Apart from the fundamental shift above, technical factors continue to be key, and will be a headwind for the rates market. The new highs in rates should keep MBS convexity risks high. Given continued underperformance of bond fund indices, fund outflows should continue. This can continue to put pressure on Treasury rates as investors will look to hedge fixed income duration risks using Treasuries.

This past week, BAML's equity strategist Savita Subramanian followed up with a huge upgrade of her 2013 year-end S&P 500 (INDEXSP:.INX) target, moving from 1600 to 1750. This 150-handle change isn't just a calibration; she is changing the model (emphasis my own).

Our new S&P 500 target of 1750 for 2013 is principally based on our fair value model, but if the last several years have taught us anything, it is that fundamentals sometimes take a backseat to sentiment, technicals, and macro.

The equity rally over the last eight months has been primarily driven by multiple expansion, with the forward PE multiple on the S&P 500 expanding from 12x to 14x (18%). In our fair value model, we focus on the normalized forward PE multiple, which has also risen from 13.5x to 16.0x (18%). This multiple expansion has predominantly been a function of the significant decline in the equity risk premium (ERP), partially offset by a modest rise in real normalized interest rates. While current real normalized rates are only modestly higher than our previous year-end assumption of 1.0% (now forecasting 1.5%), the 135bp drop in the ERP is more than double the 50bp that we had originally assumed going into the year.

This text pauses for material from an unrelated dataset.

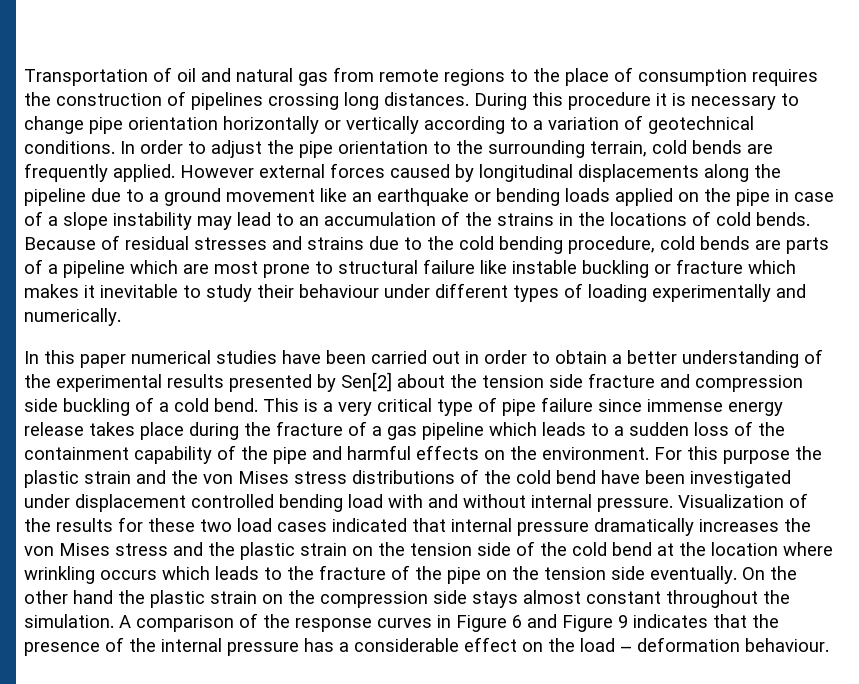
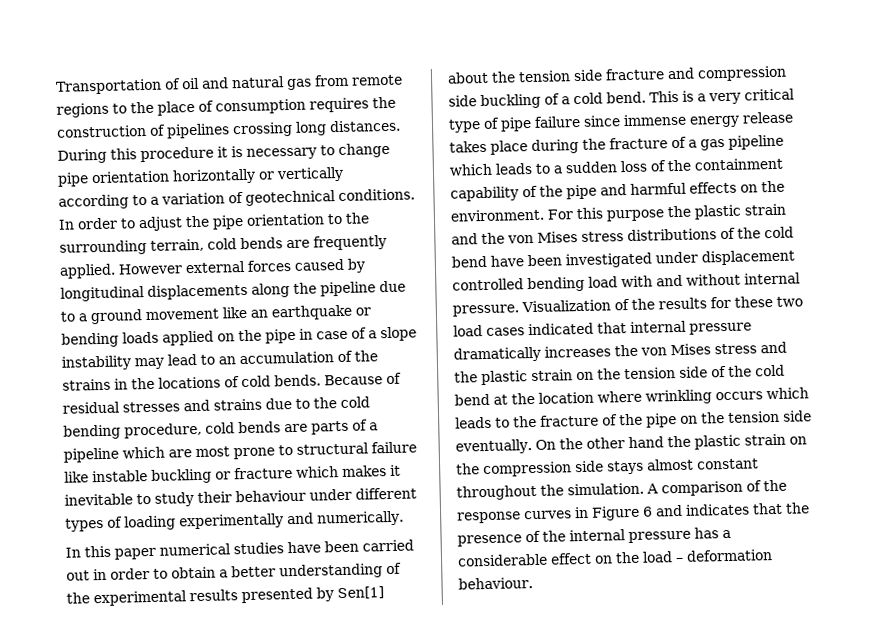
[341,372,392,392] Sen[2] -> [337,586,384,600] Sen[1]
[562,615,628,632] Figure 9 -> (683, 510) none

But at 500bp, the ERP is currently still well above the sub-400bp levels preceding the financial crisis, and we think it should continue to decline over the next several years as the memory of the financial crisis fades, corporate profits continue to make new highs, and some of the macro risks abate. We expect the "wall of worry" to persist as new concerns emerge, but visibility is clearly improving and we still expect global growth to pick up as the year progresses. As such, we have lowered our normalized risk premium assumption in our fair value model for the end of 2013 from 600bp to 475bp, which assumes roughly another 25bp of ERP contraction by year-end.

So with the market up 18% on the year on the back of 100% multiple expansion, BAML is raising its price target by nearly 10% on the premise that we shall get further multiple expansion because fundamentals have taken a backseat to technical and sentiment. You can't make this stuff up.

These two major price target revisions by the Street's biggest retail brokerage firm in the two most important asset classes within weeks of each other cannot be a coincidence. I think this capitulation reeks of a management shoulder tap. Research doesn't like to be on the wrong side of the market for too long because it screws up their track record. These two dramatic price target adjustments could be an attempt to get back in line with the market.